▸ **What needs to be done**: Across the listing, count the lines that include the string "Oliver". Give nothing besides the number.

►

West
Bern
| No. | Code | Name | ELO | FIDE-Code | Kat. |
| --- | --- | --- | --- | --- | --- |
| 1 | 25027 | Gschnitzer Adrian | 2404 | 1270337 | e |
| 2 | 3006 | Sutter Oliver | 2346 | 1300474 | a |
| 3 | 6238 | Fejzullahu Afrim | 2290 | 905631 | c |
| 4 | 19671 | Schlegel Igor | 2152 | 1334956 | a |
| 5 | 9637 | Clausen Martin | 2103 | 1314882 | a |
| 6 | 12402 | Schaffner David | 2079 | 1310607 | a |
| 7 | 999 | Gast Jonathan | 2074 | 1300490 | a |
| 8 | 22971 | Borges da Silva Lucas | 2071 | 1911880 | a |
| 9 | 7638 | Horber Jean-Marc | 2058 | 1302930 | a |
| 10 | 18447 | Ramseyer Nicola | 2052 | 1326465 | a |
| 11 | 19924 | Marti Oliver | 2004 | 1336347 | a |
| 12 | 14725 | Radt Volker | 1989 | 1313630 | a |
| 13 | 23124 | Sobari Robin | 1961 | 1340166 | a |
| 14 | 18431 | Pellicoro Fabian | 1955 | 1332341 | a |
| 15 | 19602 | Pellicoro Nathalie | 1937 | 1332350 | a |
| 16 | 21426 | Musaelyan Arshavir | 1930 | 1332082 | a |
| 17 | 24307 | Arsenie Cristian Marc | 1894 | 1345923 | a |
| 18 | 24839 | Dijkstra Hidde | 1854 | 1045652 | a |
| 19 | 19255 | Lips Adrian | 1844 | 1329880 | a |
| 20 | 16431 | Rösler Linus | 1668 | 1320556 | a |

◄
►

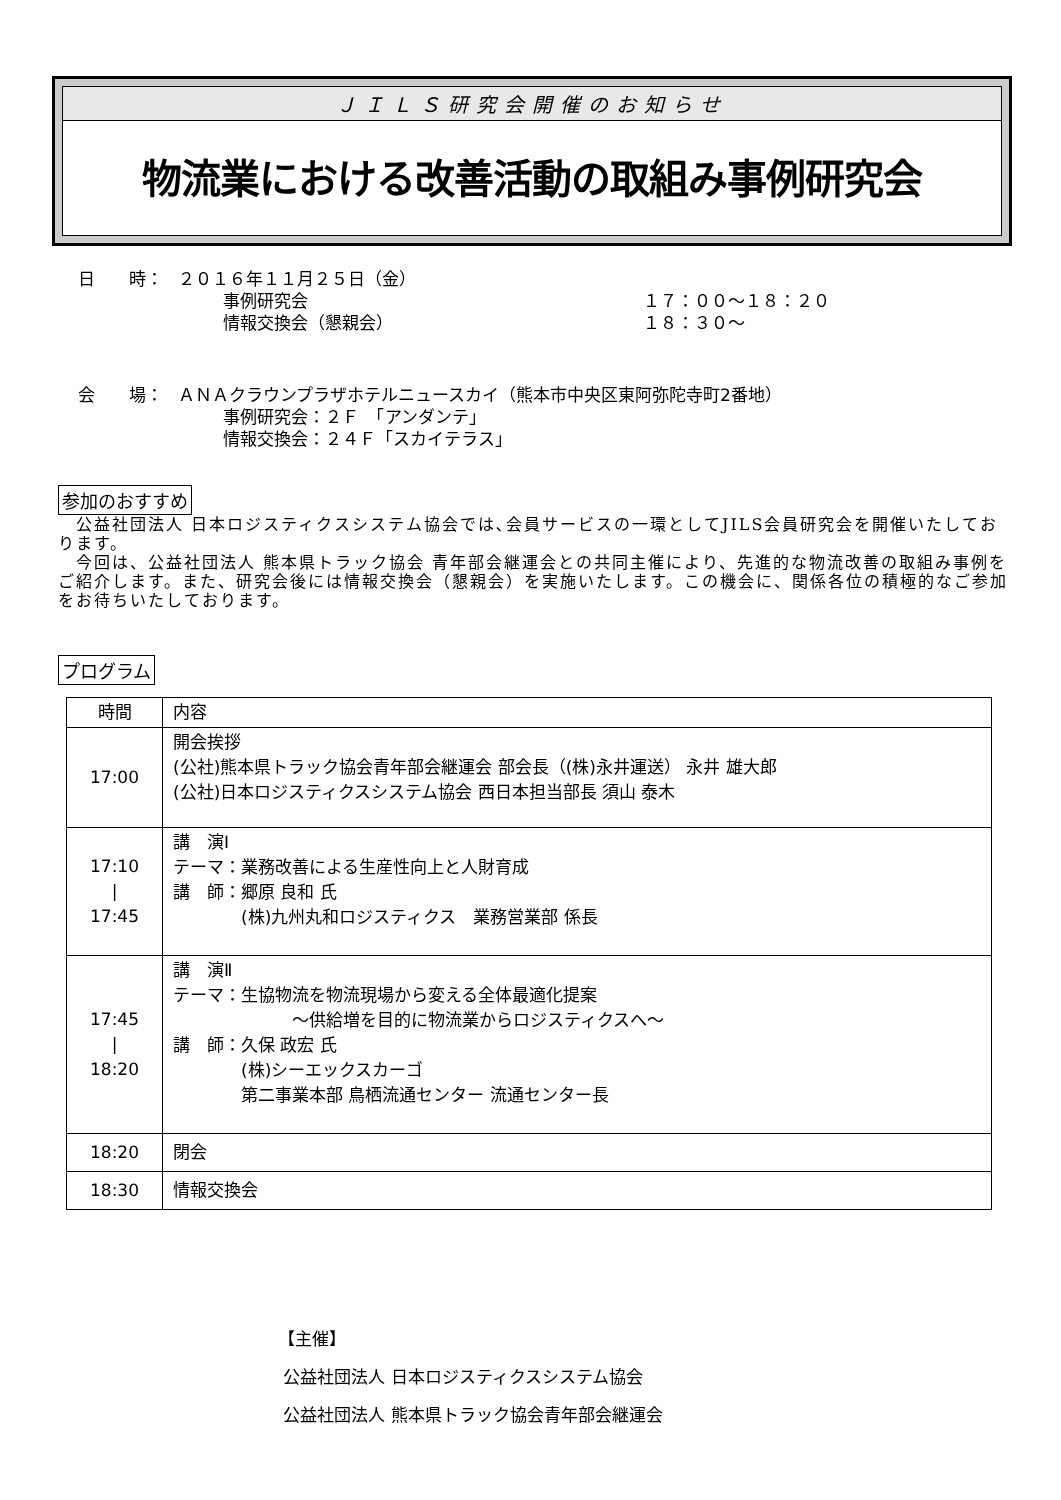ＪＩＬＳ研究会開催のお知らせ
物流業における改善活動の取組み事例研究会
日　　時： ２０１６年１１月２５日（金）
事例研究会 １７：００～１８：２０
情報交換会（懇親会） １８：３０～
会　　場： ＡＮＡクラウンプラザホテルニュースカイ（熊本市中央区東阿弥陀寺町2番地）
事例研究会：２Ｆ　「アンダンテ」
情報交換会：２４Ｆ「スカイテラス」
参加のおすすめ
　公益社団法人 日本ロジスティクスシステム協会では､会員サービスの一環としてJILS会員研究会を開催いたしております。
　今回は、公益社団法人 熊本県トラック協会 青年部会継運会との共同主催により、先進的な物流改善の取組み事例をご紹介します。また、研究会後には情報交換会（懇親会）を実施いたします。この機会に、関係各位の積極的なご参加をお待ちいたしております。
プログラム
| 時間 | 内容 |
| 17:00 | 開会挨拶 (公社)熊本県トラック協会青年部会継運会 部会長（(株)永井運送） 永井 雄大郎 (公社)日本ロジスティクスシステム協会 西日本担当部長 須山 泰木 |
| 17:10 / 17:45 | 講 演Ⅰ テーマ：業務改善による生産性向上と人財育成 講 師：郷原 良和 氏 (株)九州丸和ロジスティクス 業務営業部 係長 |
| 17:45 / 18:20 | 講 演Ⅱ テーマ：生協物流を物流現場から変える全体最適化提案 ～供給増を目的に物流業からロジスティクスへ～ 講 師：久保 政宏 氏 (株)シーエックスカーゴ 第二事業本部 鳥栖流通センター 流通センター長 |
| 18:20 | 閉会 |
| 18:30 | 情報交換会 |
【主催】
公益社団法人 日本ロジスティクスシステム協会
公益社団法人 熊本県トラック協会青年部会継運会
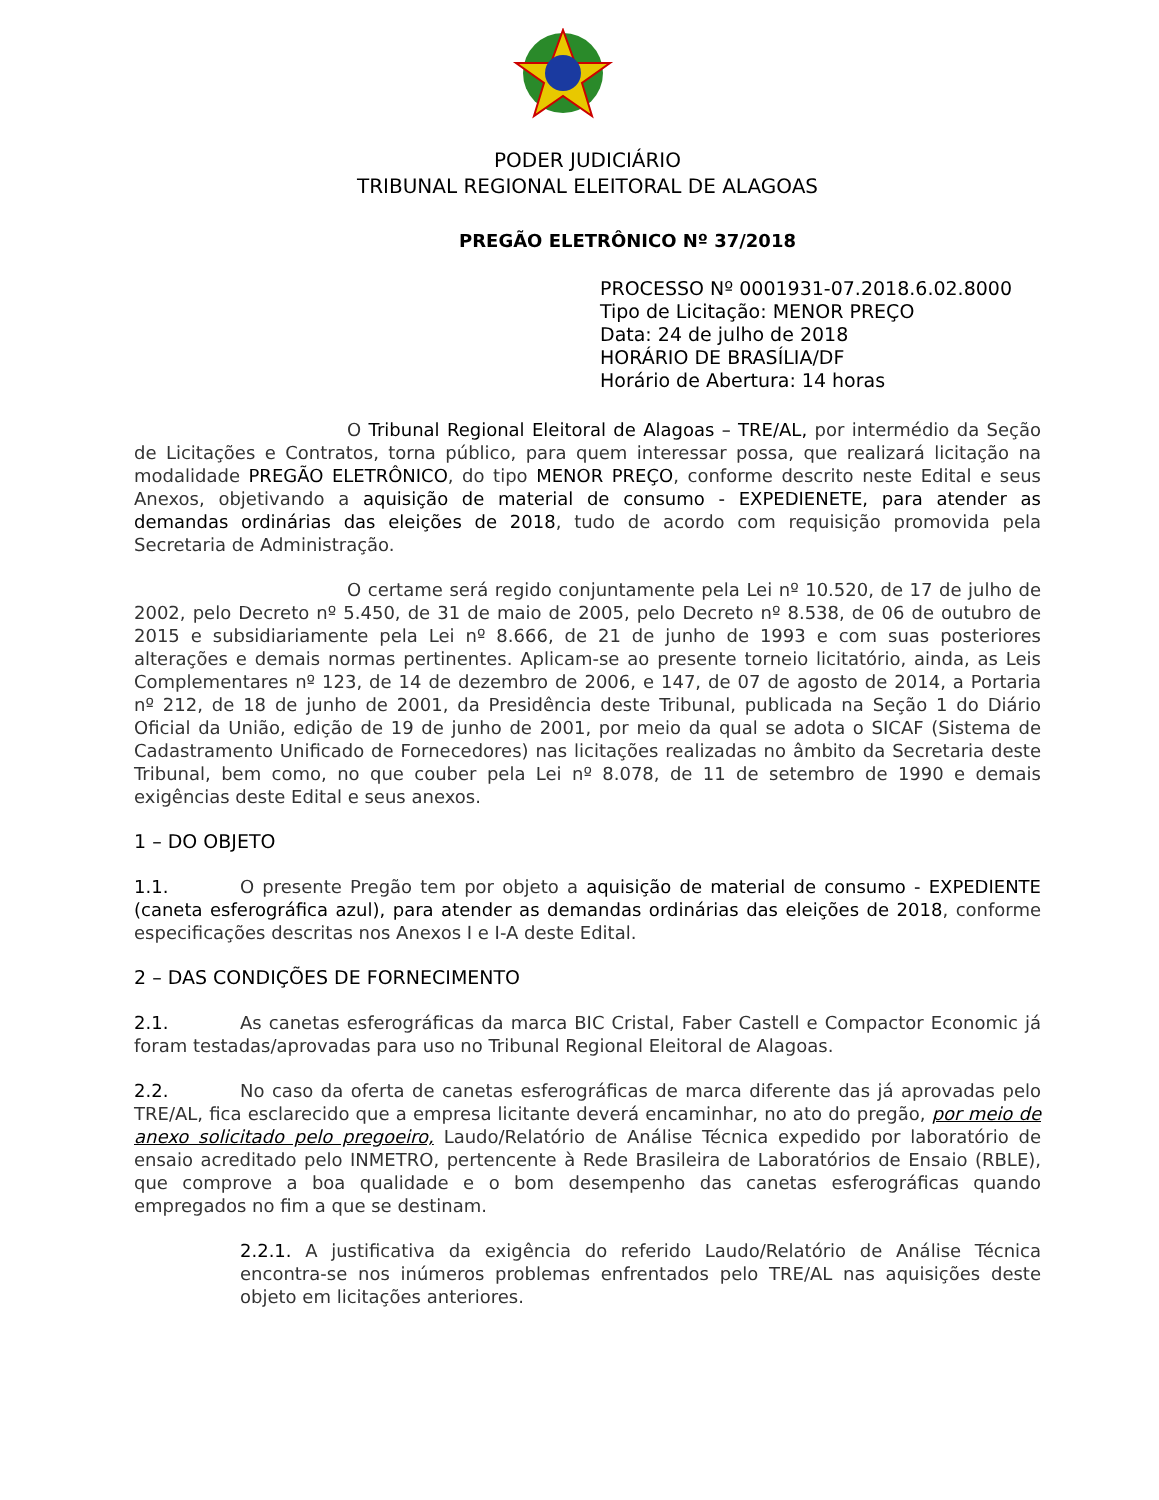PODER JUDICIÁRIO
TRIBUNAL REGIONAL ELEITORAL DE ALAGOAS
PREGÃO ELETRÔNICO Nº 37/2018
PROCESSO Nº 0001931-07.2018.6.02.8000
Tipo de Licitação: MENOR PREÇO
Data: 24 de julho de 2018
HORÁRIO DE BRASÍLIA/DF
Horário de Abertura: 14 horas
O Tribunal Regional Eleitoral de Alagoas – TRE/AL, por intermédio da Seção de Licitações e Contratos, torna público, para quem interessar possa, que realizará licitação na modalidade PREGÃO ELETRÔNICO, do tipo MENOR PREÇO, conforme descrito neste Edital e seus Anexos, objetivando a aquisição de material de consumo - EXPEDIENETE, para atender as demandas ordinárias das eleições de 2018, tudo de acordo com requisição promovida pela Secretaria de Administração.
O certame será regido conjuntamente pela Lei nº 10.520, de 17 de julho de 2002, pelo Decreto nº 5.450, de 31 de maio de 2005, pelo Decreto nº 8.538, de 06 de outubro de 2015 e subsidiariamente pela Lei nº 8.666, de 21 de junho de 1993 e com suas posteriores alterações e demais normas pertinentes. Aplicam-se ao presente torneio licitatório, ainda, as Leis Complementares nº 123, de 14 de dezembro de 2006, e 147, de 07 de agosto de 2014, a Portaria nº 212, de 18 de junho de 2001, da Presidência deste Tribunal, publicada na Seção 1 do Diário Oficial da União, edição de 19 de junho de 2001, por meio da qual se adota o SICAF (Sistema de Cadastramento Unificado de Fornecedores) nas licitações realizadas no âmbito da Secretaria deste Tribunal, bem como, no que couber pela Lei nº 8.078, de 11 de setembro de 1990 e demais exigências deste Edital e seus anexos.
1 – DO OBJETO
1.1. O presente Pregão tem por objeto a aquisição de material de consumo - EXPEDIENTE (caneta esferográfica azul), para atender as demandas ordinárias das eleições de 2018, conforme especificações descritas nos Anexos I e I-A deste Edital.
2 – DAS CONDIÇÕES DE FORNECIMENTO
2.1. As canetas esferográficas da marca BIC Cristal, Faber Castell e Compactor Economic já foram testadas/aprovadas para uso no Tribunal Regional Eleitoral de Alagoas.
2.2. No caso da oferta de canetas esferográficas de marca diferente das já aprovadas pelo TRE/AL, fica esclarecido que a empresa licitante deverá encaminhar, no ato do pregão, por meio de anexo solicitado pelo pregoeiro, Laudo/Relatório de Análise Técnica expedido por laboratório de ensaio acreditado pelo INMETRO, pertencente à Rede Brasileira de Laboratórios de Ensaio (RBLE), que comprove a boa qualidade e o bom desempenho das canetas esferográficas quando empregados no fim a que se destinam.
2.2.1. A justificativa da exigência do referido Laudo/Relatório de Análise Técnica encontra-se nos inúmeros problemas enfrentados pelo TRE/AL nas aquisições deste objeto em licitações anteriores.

◄
►

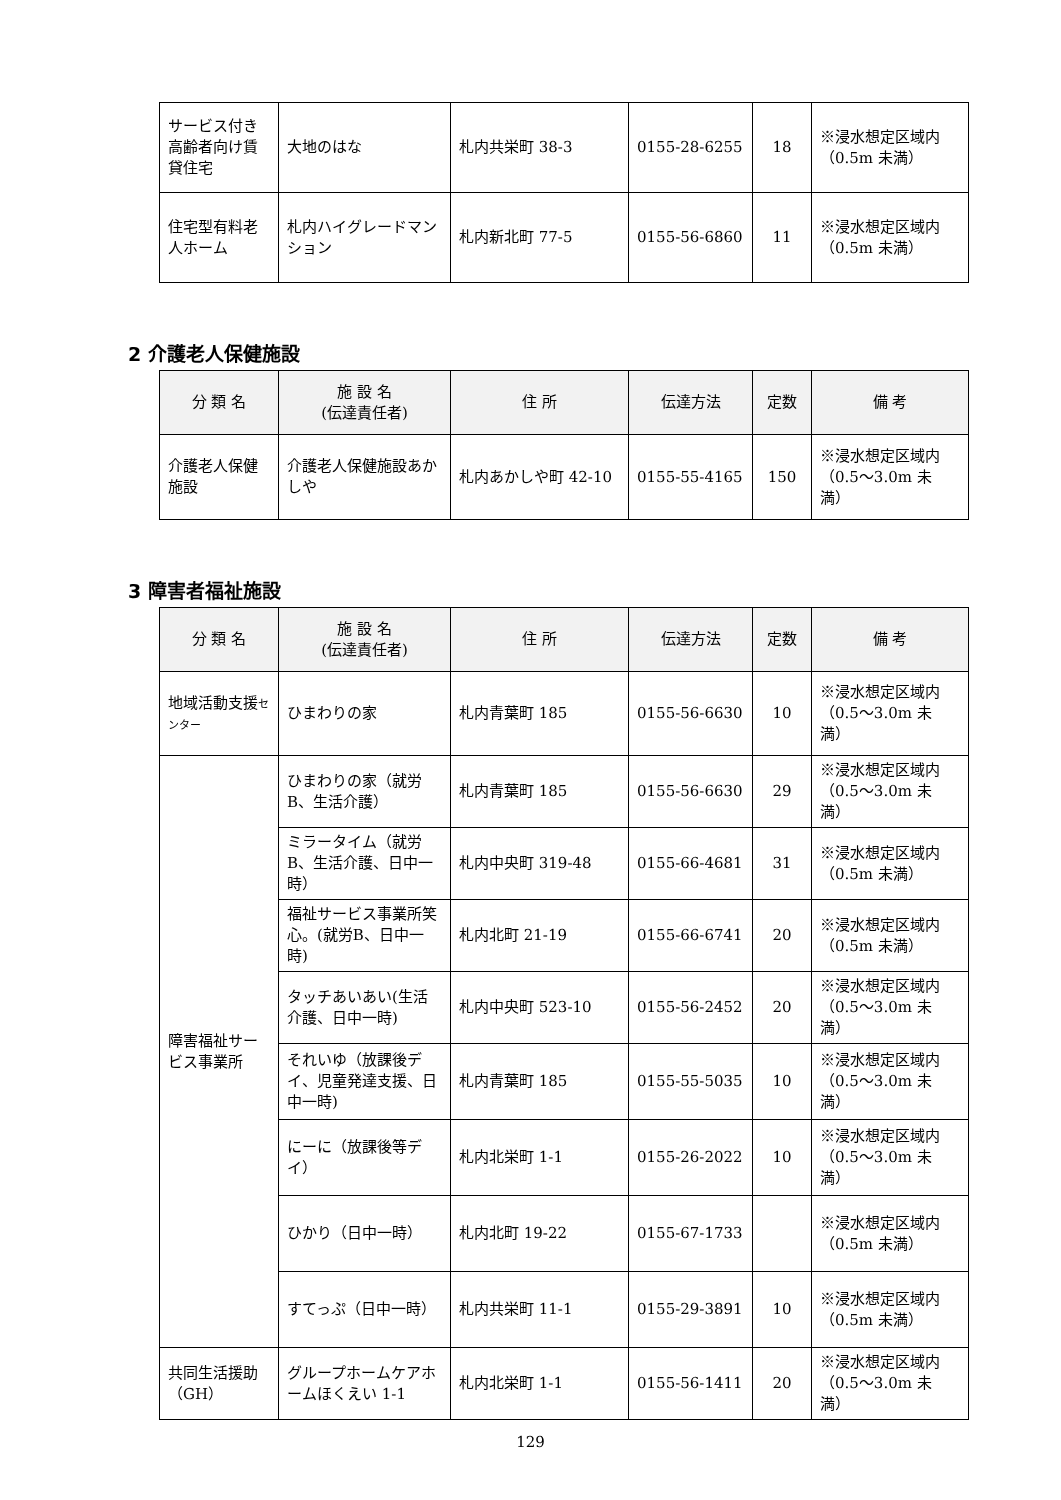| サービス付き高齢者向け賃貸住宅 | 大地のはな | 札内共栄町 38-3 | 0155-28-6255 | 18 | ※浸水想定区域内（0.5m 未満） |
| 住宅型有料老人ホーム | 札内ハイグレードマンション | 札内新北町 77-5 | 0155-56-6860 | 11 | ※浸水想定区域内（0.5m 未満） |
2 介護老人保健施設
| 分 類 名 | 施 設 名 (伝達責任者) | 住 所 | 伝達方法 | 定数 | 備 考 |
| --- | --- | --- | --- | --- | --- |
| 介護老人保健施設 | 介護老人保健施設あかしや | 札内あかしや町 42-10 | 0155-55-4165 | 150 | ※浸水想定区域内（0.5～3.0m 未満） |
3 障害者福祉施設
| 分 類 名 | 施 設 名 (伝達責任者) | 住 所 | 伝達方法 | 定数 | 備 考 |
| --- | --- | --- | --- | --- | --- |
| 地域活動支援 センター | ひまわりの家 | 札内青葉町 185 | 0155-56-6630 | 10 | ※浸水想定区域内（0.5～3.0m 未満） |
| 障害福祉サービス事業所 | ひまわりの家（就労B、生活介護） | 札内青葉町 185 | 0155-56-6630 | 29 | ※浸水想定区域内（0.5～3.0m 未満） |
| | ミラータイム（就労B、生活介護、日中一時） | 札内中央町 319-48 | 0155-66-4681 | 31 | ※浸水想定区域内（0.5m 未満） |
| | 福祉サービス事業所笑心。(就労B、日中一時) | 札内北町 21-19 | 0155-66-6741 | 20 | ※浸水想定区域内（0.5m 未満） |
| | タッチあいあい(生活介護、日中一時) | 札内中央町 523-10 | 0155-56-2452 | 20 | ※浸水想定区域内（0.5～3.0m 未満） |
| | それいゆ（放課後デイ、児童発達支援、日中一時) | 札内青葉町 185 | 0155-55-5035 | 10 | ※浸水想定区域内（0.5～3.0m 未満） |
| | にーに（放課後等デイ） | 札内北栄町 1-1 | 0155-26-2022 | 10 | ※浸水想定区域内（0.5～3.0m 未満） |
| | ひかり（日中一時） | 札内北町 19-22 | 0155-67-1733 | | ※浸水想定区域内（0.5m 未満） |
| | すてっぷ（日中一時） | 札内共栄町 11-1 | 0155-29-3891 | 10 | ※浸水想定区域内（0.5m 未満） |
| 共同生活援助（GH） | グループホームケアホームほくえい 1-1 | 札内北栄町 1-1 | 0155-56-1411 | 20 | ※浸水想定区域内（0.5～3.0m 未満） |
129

◄

▸ **Task response**: 2